The door is off the hinges…

He called tonight.  Tentatively asked for me, and asked if I was sitting down.  I told him I’d already found the obituary in the papers here and in CA.  I asked what happened as the obit didn’t list a cause, still assuming illness or car accident.  After all, 24 is pretty young to die.

It was suicide.  Leaving behind a 16 month old baby.

This was not just a regular, run-of-the-mill female-type suicide.  Studies show women will attempt more often with less success than men as a cry for help.  In cases where they are successful, 20-24 YO women typically choose or hanging/suffocation over firearms according to JAMA.

My brother- still odd to say that- told me of her long struggle with drugs, alcohol and what some in the family perceived as mental illness.  He said they’d all taken their turns trying to convince her to get help for any and all of the above, but her attempts to do so were short-lived and exacerbated by her lack of truthfulness with her doctors.  He said they all knew she’d been having a rough time of it lately, and her husband had been trying to get her into some kind of treatment.  They did not lack for options- they had health insurance that would cover treatment, and family willing to support that choice.

She made the choice instead to shoot herself in front of her husband.  She cocked the gun with that distinctive “click” sound, he turned around and saw what she was about to do, yelled out to her, running to her, and when he was within arm’s reach she pulled the trigger under her chin.

I cannot imagine witnessing something this awful.  I cannot imagine the pain her husband, mother and other family members are going through.  I am shaken by this entire development of events.

I said before that I didn’t feel the need to grieve.  I’m feeling something very different right now, a sadness, questioning and sense of tragedy I didn’t feel before.

My brother told me he was at my stepsister’s home in CA with his mom and that the husband and baby were with them.  He expects to be there a week or two, and then will come home.  He was happy to hear I was open to meeting with him, and promised to contact me when he gets back in town.  He sounded exhausted, saying the family was going through the whole range of emotions, questioning every recent interaction with his sister, going over anything they could have done to stop this from happening- just raw emotion.  I did the same thing, and I didn’t even know her.  I was only related to her through my father.  We talked of the tendency towards depression that runs in our family, how our father fought it most of his life, how we’d each dealt with it ourselves.  He is so young to have this much loss, a father and a sister, especially in this way.

This is the second suicide I’ve dealt with in my life.  The first was a good friend who jumped off a bridge after he was diagnosed with AIDS.  It was horrible and tragic, just like this one. I’ve not had a lot of loss compared to some folks, other than my father’s death 14 years ago, and the death of a good friend in a car accident 20 years ago.  I worry how I’ll cope when it’s someone I’m really close to.

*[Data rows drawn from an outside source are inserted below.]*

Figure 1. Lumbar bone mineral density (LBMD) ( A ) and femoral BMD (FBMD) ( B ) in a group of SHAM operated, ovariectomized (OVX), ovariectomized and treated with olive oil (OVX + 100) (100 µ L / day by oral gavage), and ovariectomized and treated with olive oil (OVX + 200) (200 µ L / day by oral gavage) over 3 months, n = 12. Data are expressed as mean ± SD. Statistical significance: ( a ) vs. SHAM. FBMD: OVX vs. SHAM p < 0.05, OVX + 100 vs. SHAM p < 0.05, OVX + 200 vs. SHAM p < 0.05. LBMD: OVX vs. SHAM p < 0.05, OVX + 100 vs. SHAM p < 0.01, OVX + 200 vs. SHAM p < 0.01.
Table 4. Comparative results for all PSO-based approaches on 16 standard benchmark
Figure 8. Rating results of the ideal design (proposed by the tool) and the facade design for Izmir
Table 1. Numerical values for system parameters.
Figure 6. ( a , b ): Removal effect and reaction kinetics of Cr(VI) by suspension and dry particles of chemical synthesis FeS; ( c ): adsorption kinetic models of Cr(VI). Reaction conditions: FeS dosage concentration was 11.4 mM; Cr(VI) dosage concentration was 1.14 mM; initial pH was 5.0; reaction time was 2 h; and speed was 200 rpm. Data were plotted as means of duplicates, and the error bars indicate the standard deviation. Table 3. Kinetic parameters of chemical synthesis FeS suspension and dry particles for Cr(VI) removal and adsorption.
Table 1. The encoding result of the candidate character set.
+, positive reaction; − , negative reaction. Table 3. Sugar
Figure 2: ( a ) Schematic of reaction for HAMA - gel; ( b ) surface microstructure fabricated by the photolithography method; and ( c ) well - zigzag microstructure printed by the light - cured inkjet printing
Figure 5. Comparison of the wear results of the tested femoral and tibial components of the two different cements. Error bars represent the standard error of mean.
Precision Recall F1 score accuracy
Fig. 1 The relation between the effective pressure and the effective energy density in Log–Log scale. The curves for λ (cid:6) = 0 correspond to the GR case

I worry for the husband, and how he will be able to move on from this to parent his daughter.  I worry about the daughter, growing up without a mother and knowing why.   You can tell a kid all day long it didn’t have anything to do with them, but they always question, always wonder, and turn that finger of blame upon themselves.  It happens with divorce, death, addiction, abandonment, all of it.  I pray she will grow up with a strong family support system around her that will outweigh this.  The impact of suicide never stops- the rings in the pond that rock was dropped in just keep coming for all those involved.

My heart aches for the survivors of this tragedy.  I will pray for all of them.